Dataset entries:
*** Begin section ***
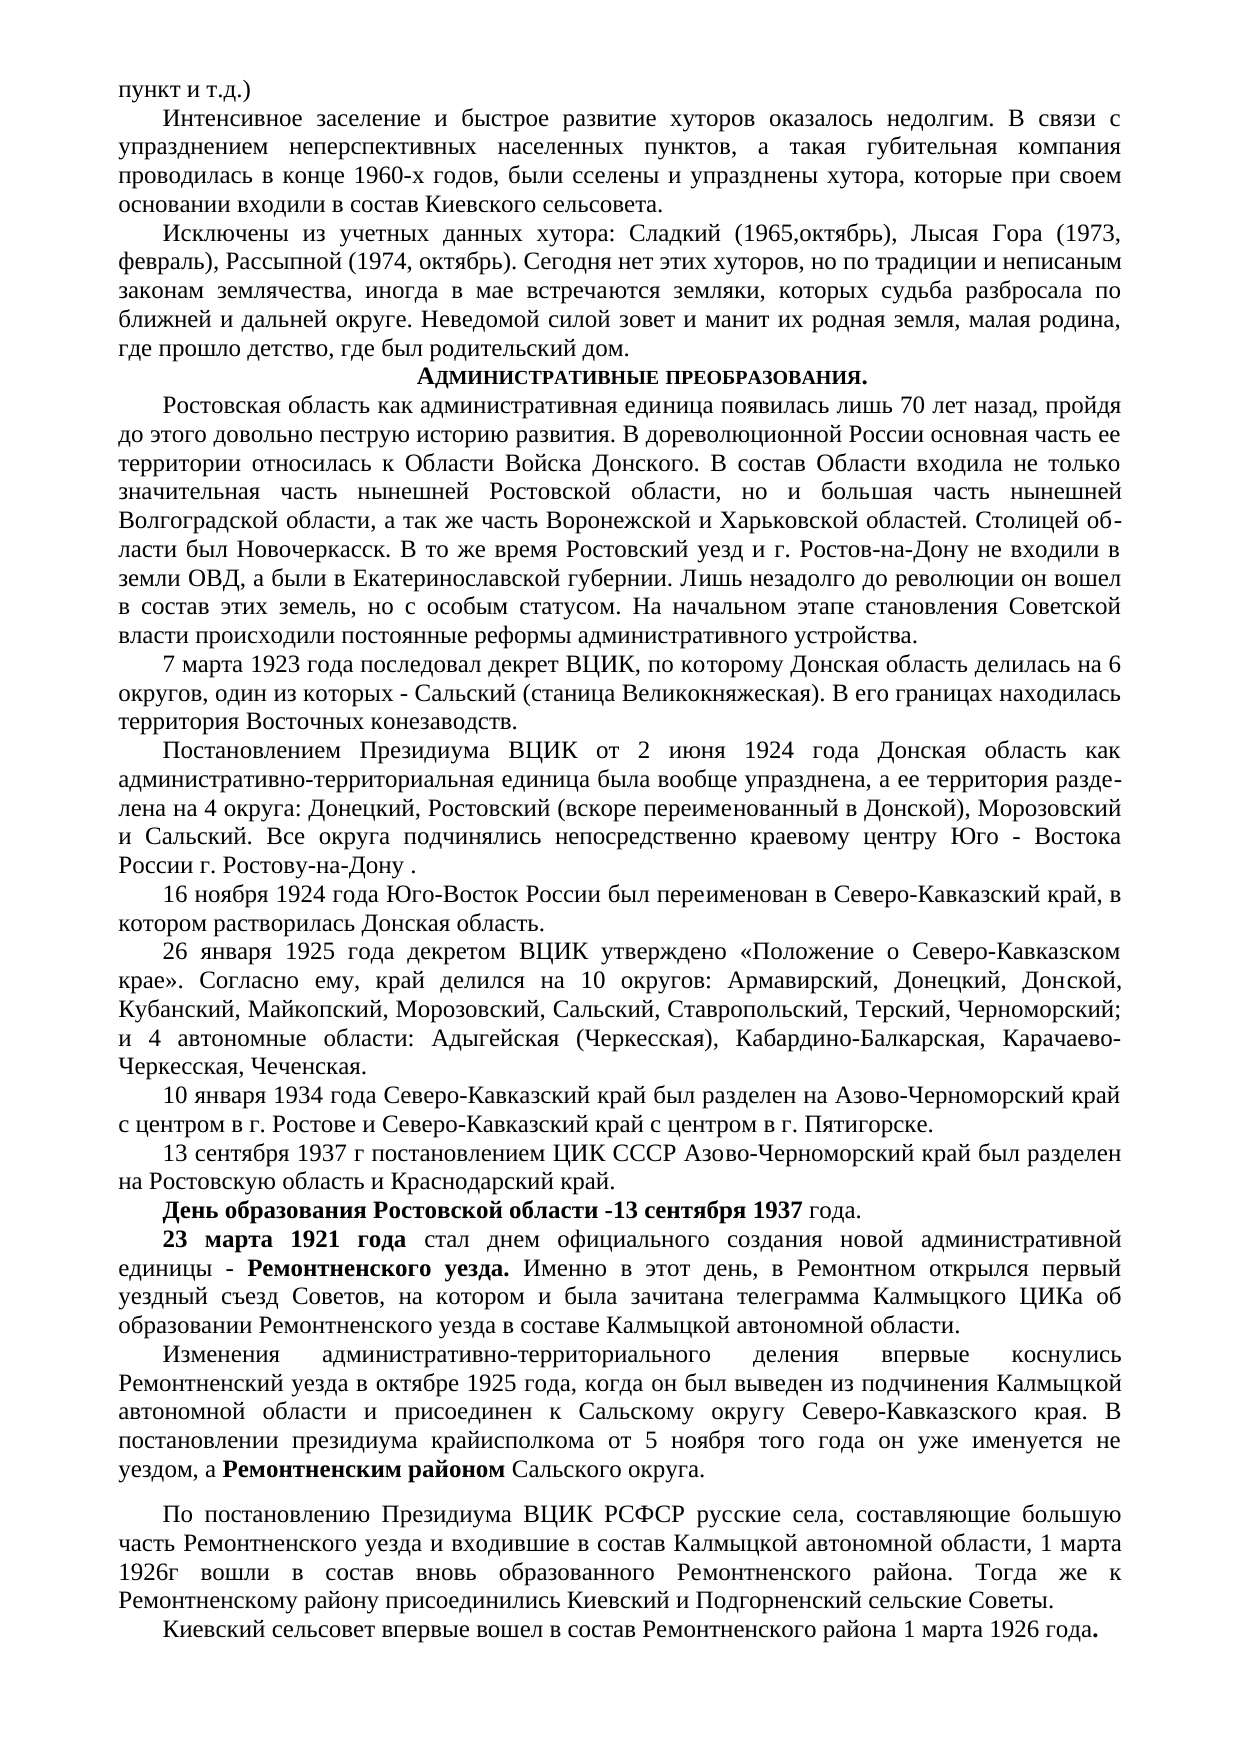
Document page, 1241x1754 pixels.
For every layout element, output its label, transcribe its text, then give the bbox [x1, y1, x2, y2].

text Ростовская область как административная единица появилась лишь 70 лет назад, пройдя до этого довольно пеструю историю развития. В дореволюционной России основная часть ее территории относилась к Области Войска Донского. В состав Области входила не только значительная часть нынешней Ростовской области, но и большая часть нынешней Волгоградской области, а так же часть Воронежской и Харьковской областей. Столицей области был Новочеркасск. В то же время Ростовский уезд и г. Ростов-на-Дону не входили в земли ОВД, а были в Екатеринославской губернии. Лишь незадолго до революции он вошел в состав этих земель, но с особым статусом. На начальном этапе становления Советской власти происходили постоянные реформы административного устройства. [118, 390, 1122, 649]
text По постановлению Президиума ВЦИК РСФСР русские села, составляющие большую часть Ремонтненского уезда и входившие в состав Калмыцкой автономной области, 1 марта 1926г вошли в состав вновь образованного Ремонтненского района. Тогда же к Ремонтненскому району присоединились Киевский и Подгорненский сельские Советы. [118, 1499, 1122, 1614]
text 23 марта 1921 года стал днем официального создания новой административной единицы - Ремонтненского уезда. Именно в этот день, в Ремонтном открылся первый уездный съезд Советов, на котором и была зачитана телеграмма Калмыцкого ЦИКа об образовании Ремонтненского уезда в составе Калмыцкой автономной области. [118, 1224, 1122, 1339]
text Исключены из учетных данных хутора: Сладкий (1965,октябрь), Лысая Гора (1973, февраль), Рассыпной (1974, октябрь). Сегодня нет этих хуторов, но по традиции и неписаным законам землячества, иногда в мае встречаются земляки, которых судьба разбросала по ближней и дальней округе. Неведомой силой зовет и манит их родная земля, малая родина, где прошло детство, где был родительский дом. [118, 218, 1122, 361]
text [118, 74, 1122, 103]
text Интенсивное заселение и быстрое развитие хуторов оказалось недолгим. В связи с упразднением неперспективных населенных пунктов, а такая губительная компания проводилась в конце 1960-х годов, были сселены и упразднены хутора, которые при своем основании входили в состав Киевского сельсовета. [118, 103, 1122, 218]
text 7 марта 1923 года последовал декрет ВЦИК, по которому Донская область делилась на 6 округов, один из которых - Сальский (станица Великокняжеская). В его границах находилась территория Восточных конезаводств. [118, 649, 1122, 735]
text Изменения административно-территориального деления впервые коснулись Ремонтненский уезда в октябре 1925 года, когда он был выведен из подчинения Калмыцкой автономной области и присоединен к Сальскому округу Северо-Кавказского края. В постановлении президиума крайисполкома от 5 ноября того года он уже именуется не уездом, а Ремонтненским районом Сальского округа. [118, 1339, 1122, 1483]
text Киевский сельсовет впервые вошел в состав Ремонтненского района 1 марта 1926 года. [118, 1614, 1122, 1643]
text Постановлением Президиума ВЦИК от 2 июня 1924 года Донская область как административно-территориальная единица была вообще упразднена, а ее территория разделена на 4 округа: Донецкий, Ростовский (вскоре переименованный в Донской), Морозовский и Сальский. Все округа подчинялись непосредственно краевому центру Юго - Востока России г. Ростову-на-Дону . [118, 735, 1122, 879]
text 10 января 1934 года Северо-Кавказский край был разделен на Азово-Черноморский край с центром в г. Ростове и Северо-Кавказский край с центром в г. Пятигорске. [118, 1080, 1122, 1138]
text 26 января 1925 года декретом ВЦИК утверждено «Положение о Северо-Кавказском крае». Согласно ему, край делился на 10 округов: Армавирский, Донецкий, Донской, Кубанский, Майкопский, Морозовский, Сальский, Ставропольский, Терский, Черноморский; и 4 автономные области: Адыгейская (Черкесская), Кабардино-Балкарская, Карачаево-Черкесская, Чеченская. [118, 936, 1122, 1080]
text День образования Ростовской области -13 сентября 1937 года. [118, 1195, 1122, 1224]
text Административные преобразования. [118, 361, 1122, 390]
text 16 ноября 1924 года Юго-Восток России был переименован в Северо-Кавказский край, в котором растворилась Донская область. [118, 879, 1122, 936]
text 13 сентября 1937 г постановлением ЦИК СССР Азово-Черноморский край был разделен на Ростовскую область и Краснодарский край. [118, 1138, 1122, 1195]
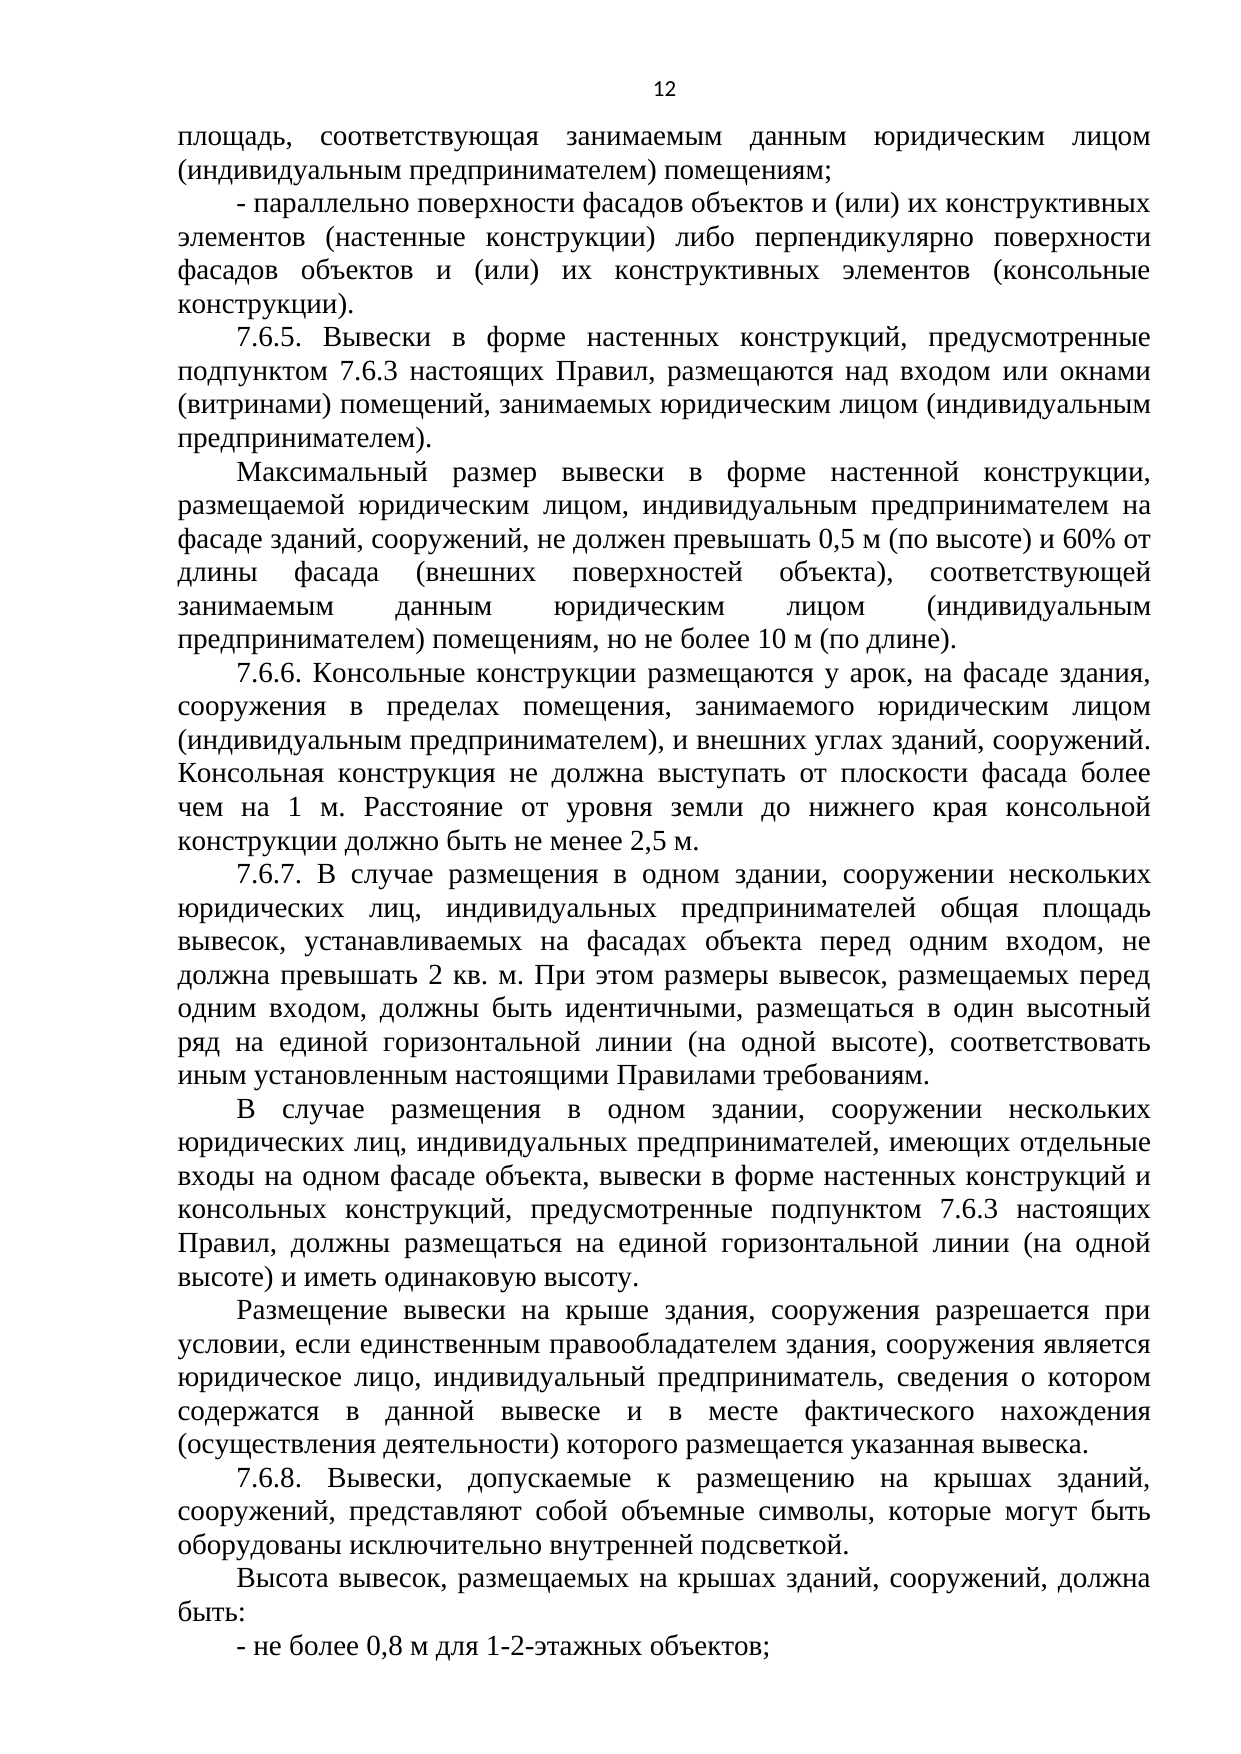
*** End section ***
Which lines above contain the word "сентября"? Copy all of them.

text День образования Ростовской области -13 сентября 1937 года. [118, 1195, 1122, 1224]
text 13 сентября 1937 г постановлением ЦИК СССР Азово-Черноморский край был разделен на Ростовскую область и Краснодарский край. [118, 1138, 1122, 1195]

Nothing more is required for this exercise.